Hooray expert insight: How to ace your next job interview

Whether you’re a seasoned pro, or break into a sweat at the very thought of a job interview, SoGlos has got some expert tips from the team at Hooray recruitment, so you can make sure you ace your next one.


We only get a few seconds to make a first impression, and a job interview is often your only opportunity to sell yourself to a potential employer in person. Needless to say, it’s pretty important to get it right!

That’s why Hooray recruitment in Cheltenham has taken some time out to pass on its expert advice to SoGlos readers. Describing itself as ‘the good recruitment company’ Hooray, ensures each of its job seekers is given bespoke interview training ahead of their interviews.

Speaking to SoGlos, Richard Arthur, Hooray’s managing director and founder, gave us his tips on how to ace your next interview, and the lowdown on the biggest interview mistakes he’s seen during his career.

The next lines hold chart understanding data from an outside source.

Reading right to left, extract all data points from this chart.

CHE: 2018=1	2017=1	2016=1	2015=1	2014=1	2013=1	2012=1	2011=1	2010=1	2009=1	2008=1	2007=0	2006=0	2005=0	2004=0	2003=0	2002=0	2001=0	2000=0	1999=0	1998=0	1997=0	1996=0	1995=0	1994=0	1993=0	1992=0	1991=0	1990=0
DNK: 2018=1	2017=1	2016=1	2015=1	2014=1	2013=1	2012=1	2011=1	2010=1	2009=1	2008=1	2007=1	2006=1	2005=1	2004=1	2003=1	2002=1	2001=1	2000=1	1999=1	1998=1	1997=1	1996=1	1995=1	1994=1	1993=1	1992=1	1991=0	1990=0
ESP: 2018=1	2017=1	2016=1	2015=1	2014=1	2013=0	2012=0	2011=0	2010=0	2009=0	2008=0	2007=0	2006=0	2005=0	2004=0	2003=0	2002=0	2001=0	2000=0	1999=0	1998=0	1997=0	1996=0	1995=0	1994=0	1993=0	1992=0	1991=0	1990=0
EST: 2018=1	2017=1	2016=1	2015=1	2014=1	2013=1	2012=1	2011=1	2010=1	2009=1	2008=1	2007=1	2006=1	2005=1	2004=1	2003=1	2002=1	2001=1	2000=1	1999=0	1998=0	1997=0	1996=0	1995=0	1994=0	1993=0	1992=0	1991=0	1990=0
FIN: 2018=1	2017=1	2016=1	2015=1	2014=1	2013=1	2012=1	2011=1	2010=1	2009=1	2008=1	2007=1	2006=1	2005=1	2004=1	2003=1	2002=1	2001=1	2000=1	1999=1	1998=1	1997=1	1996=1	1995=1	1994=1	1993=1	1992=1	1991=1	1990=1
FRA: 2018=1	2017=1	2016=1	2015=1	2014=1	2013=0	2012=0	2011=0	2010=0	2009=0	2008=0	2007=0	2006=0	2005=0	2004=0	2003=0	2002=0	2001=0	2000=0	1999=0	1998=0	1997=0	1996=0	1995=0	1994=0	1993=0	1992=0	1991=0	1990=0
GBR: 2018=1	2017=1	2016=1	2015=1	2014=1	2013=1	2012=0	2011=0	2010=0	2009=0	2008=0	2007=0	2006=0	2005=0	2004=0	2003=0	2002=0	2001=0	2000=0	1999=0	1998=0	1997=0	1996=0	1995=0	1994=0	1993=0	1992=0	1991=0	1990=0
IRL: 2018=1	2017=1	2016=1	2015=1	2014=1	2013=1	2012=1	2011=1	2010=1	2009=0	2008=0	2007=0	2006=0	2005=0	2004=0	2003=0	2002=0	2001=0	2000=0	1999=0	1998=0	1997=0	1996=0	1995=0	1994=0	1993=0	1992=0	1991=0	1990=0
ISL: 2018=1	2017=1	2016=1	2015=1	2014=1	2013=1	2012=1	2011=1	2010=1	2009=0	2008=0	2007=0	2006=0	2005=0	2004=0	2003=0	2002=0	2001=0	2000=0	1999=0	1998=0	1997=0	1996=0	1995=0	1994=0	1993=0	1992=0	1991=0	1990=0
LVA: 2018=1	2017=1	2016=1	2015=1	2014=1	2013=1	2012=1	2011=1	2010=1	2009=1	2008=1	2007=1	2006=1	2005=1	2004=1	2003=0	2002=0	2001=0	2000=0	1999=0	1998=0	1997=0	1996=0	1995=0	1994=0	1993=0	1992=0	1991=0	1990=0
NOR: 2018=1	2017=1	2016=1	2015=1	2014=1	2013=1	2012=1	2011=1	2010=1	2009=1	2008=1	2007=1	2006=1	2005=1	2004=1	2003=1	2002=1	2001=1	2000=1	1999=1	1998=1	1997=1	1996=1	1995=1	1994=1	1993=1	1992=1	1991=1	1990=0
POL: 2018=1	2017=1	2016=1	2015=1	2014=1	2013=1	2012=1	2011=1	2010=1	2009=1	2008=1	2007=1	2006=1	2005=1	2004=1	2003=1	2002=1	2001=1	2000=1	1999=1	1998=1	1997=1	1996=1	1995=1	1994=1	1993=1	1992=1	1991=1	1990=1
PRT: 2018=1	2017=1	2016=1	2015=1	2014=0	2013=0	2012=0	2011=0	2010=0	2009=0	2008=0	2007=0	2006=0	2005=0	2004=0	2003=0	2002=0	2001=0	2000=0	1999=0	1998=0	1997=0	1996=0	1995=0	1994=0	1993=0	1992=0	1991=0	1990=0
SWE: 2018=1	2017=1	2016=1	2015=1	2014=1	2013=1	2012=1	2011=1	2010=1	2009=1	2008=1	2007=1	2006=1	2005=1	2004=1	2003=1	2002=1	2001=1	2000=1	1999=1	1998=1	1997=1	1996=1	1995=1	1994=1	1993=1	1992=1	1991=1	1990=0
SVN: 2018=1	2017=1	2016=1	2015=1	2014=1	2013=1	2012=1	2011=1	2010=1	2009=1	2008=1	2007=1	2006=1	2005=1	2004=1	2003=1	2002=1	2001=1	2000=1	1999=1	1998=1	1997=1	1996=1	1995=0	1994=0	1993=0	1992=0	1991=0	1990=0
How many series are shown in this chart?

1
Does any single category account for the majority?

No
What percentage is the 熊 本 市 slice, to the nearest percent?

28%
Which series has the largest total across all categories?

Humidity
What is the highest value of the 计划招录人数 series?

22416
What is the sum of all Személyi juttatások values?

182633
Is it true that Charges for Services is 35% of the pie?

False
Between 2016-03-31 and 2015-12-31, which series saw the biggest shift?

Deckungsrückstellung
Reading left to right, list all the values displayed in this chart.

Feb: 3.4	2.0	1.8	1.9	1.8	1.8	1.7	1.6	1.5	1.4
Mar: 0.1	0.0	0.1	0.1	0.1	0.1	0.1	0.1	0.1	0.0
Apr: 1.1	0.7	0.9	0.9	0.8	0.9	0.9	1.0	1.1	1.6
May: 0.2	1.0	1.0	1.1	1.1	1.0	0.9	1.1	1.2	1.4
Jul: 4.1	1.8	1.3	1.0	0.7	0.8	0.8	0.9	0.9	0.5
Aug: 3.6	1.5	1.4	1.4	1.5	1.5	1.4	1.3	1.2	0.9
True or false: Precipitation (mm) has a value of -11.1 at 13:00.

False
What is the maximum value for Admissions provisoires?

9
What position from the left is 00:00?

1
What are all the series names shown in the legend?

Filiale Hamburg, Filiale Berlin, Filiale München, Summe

What should be the first thing you do when preparing for an interview?

I think the old adage ‘fail to prepare, prepare to fail’ is a very good one.

Preparation is absolutely vital ahead of an interview. So that’s things like looking on the company’s website and getting a feel for what they’re about; knowing the job description inside out, back-to-front and upside down is essential; and also, candidates really need to match their CV to the key points on the job description and person specification.

Doing that means you can give clear evidence and examples of things you’ve done in the past that are relevant to the job you’re applying for.

What are you biggest tips for interviewees?

Always listen to the question that’s being asked. Particularly when people are nervous, they’ll be gearing themselves up to answer the question before it’s even been finished and I’d advise people to consider their answers for a while before they start talking. Remember it’s okay to pause.

Even if the workplace that you’re being interviewed at is quite informal, it’s important to go smartly dressed for the interview. Sometimes people go to interviews in jeans and trainers, which doesn’t set the best impression.

Make sure you have relevant questions to ask at the end of your interview. If it’s not been covered during the interview you could ask things about the training and support that’s available. If it’s appropriate, it can be helpful to ask about the long-term progression and career prospects in that company too.

As a recruitment agency, what role do you have in helping people prepare for interview?

One of the services we offer to candidates is a full in-depth face-to-face interview preparation session – that’s even for senior candidates.
If they think they’re experienced in interviews, we’ll still ask them in for a preparation session, because we may be able to raise things that they hadn’t thought of – giving them the best opportunity to get the job.

The service we offer is also particularly useful for younger or more junior candidates, as it helps them prepare for the kind of questions they’ll expect to get in the real interview. We ask them ‘how do you feel about interviews’, ‘what are your concerns’ and find ways to make them feel the most confident.

We always encourage them to be themselves in the most positive way, so focussing on the things you can do and can offer, and not the gaps you might have.

Are there any big interview mistakes that you’ve heard about during your career?

I’ve heard of people who’ve taken their partners along to interviews with them, probably because they’re nervous, but obviously it’s our job to ensure that candidates feel prepared, so that’s not happened to us here at Hooray!

Being late is a big one. Don’t be late!

Another thing to remember is to be prepared for each specific interview, rather than an interview generally. So, make your preparation specific to the particular role you’re being interviewed for.

What’s your advice for someone who’s nervous when it comes to interviews?

Remember that it’s normal to be nervous, and most people will feel that way.

It sounds silly, but try not be nervous about being nervous, the chances are that you won’t come across as nervous to the interviewer as you think you will.

Similarly, you can come across as over-confident in an interview, so sometimes nerves are a good thing as they show that you care.

If you’ve been knocked back a few times, it can be helpful to do some rehearsing with a parent, or friend who works in a business role and do a trial run. They might be able to pick up on things you won’t notice when you’re preparing alone.